Theory and Simulations of Compressional and Global Alfven Eigenmode Stability in Spherical Tokamaks (2005.11013v1)

Abstract: Neutral-beam-driven, sub-cyclotron compressional (CAE) and global (GAE) \Alfven eigenmodes are routinely excited in spherical tokamaks such as NSTX(-U) and MAST, have been observed on the conventional aspect ratio tokamak DIII-D, and may be unstable in ITER burning plasmas. Their presence has been experimentally linked to the anomalous flattening of electron temperature profiles at high beam power in NSTX, potentially limiting fusion performance. A detailed understanding of CAE/GAE excitation, therefore, is vital to predicting (and ultimately controlling) their effects on plasma confinement. To this end, hybrid kinetic-MHD simulations are complemented with an analytic study of the linear stability properties of CAEs and GAEs. Perturbative, local analytic theory has been used to derive new instability conditions for CAEs/GAEs driven by realistic neutral beam distributions. A comprehensive set of simulations of NSTX-like plasmas has been performed for a wide range of beam parameters, providing a wealth of information on CAE and GAE stability in spherical tokamaks.
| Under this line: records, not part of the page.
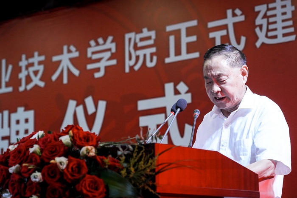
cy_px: 99
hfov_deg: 19.5
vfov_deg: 13.0
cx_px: 148
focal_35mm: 105
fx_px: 866
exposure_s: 1/500
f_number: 5.6
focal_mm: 105
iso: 3200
Linear simulations show that the excitation of CAEs vs GAEs has a complex dependence on the fast ion injection velocity and geometry, qualitatively described by the analytic theory developed in this thesis. Strong energetic particle modifications of GAEs are found in simulations, indicating the existence of a new type of high frequency energetic particle mode. A cross validation between the theoretical stability bounds, simulation results, and experimental measurements shows favorable agreement for both the unstable CAE and GAE spectra's dependence on fast ion parameters. The analytic results accurately explain the recent experimental discovery of GAE stabilization with small amounts of off-axis beam injection on NSTX-U and suggest new techniques for control of these instabilities in future experiments.